## DOCUMENT EXTRACT:
* begin *

This library contains an R implementation of some triangulation routines.
It is based on Fortran code from R. J. Renka in the ACM Collected
Algorithms archive under
http://www.netlib.org/toms/751
R. J. Renka (1996). Algorithm 751: TRIPACK: a constrained
two-dimensional {Delaunay} triangulation package.
ACM Transactions on Mathematical Software.
22, 1-8.
I added the Fortran files inhull.f and voronoi.f wich implements additional
subroutines for determination of convex hulls and voronoi mosaics.
Currently the library contains the following R functions which provide access
to the Fortran subroutines of TRIPACK and implements new objects for triangu-
lations and voronoi mosaics:
add.constraint
convex.hull
identify.tri
in.convex.hull
neighbours
on.convex.hull
outer.convhull
plot.tri
plot.voronoi
print.summary.tri
print.summary.voronoi
print.tri
print.tri
summary.tri
summary.voronoi
tri
tri.find
tri.mesh
triangles
voronoi
voronoi.mosaic
The help pages are based on the Fortran comments.
This library was intended by the akima library, which also contains some (but
not all) of the TRIPACK functions.
Currently plots of voronoi mosaics may fail (due to numerical problems) if
the corresponding triangulation contains very small triangles at the boundary.
------------------------------------------------------------------
Albrecht Gebhardt email: albrecht.gebhardt@uni-klu.ac.at
Institut fuer Mathematik Tel. : (++43 463) 2700/837
Universitaet Klagenfurt Fax : (++43 463) 2700/834
Villacher Str. 161
A-9020 Klagenfurt, Austria
------------------------------------------------------------------
The abstract of the original article at ACM follows:
##############################################################################
TRIPACK is a Fortran 77 software package that employs
an incremental algorithm to construct a constrained
Delaunay triangulation of a set of points in the plane
(nodes). The triangulation covers the convex hull of
the nodes but may include polygonal constraint regions
whose triangles are distinguishable from those in the
remainder of the triangulation. This effectively allows
for a nonconvex or multiply connected triangulation
(the complement of the union of constraint regions)
while retaining the efficiency of searching and
updating a convex triangulation. The package provides a
wide range of capabilities including an efficient means
of updating the triangulation with nodal additions or
deletions. For N nodes, the storage requirement is
13N integer storage locations in addition to the 2N
nodal coordinates.

* end *

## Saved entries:
* begin *

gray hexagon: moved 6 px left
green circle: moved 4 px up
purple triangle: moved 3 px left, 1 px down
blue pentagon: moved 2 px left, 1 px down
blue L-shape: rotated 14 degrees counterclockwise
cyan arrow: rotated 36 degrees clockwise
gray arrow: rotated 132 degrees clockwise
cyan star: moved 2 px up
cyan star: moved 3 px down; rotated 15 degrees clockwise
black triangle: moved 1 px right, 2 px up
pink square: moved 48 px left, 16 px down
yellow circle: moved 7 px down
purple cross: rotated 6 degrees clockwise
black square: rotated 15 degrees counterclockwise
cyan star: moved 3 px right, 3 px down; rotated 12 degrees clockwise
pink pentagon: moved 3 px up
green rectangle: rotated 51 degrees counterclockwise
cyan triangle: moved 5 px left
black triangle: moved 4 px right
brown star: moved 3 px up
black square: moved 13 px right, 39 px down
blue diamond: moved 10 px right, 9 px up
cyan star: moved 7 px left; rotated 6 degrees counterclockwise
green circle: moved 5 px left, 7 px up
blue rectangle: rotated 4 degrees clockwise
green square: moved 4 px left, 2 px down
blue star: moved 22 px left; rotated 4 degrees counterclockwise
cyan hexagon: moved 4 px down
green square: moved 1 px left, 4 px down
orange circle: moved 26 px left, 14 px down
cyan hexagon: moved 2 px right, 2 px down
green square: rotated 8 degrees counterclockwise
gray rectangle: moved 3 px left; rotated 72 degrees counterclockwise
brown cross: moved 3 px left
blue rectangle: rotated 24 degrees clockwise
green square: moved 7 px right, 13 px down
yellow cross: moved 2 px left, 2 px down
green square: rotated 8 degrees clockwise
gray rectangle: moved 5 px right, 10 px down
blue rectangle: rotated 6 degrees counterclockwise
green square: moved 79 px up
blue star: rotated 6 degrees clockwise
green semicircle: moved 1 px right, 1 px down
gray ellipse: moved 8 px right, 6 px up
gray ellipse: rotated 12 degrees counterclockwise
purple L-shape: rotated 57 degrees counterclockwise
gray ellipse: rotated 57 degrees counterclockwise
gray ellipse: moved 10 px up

* end *

## TASK INSTRUCTIONS:
a. Decide whether each statement agrees with the TRIPACK notes, answering yes or no and quoting the deciding words: (i) For N nodes, TRIPACK needs 13N integer storage locations besides the 2N nodal coordinates. (ii) The akima library contains all of the TRIPACK functions. (iii) The help pages are based on the Fortran comments.
b. Answer these questions from the TRIPACK notes:
(i) Which two Fortran files were added?
(ii) In which language is TRIPACK written, according to the abstract?
(iii) When may plots of voronoi mosaics fail?
c. Quote the TRIPACK notes from "It is based" to "and voronoi mosaics.".

## ANSWERS FOR THIS EXERCISE:
a.
(i) Yes: "For N nodes, the storage requirement is 13N integer storage locations in addition to the 2N nodal coordinates."
(ii) No: "the akima library, which also contains some (but not all) of the TRIPACK functions."
(iii) Yes: "The help pages are based on the Fortran comments."

b.
(i) inhull.f and voronoi.f
(ii) Fortran 77
(iii) When the corresponding triangulation contains very small triangles at the boundary

c.
It is based on Fortran code from R. J. Renka in the ACM Collected
Algorithms archive under
http://www.netlib.org/toms/751
R. J. Renka (1996). Algorithm 751: TRIPACK: a constrained
two-dimensional {Delaunay} triangulation package.
ACM Transactions on Mathematical Software.
22, 1-8.
I added the Fortran files inhull.f and voronoi.f wich implements additional
subroutines for determination of convex hulls and voronoi mosaics.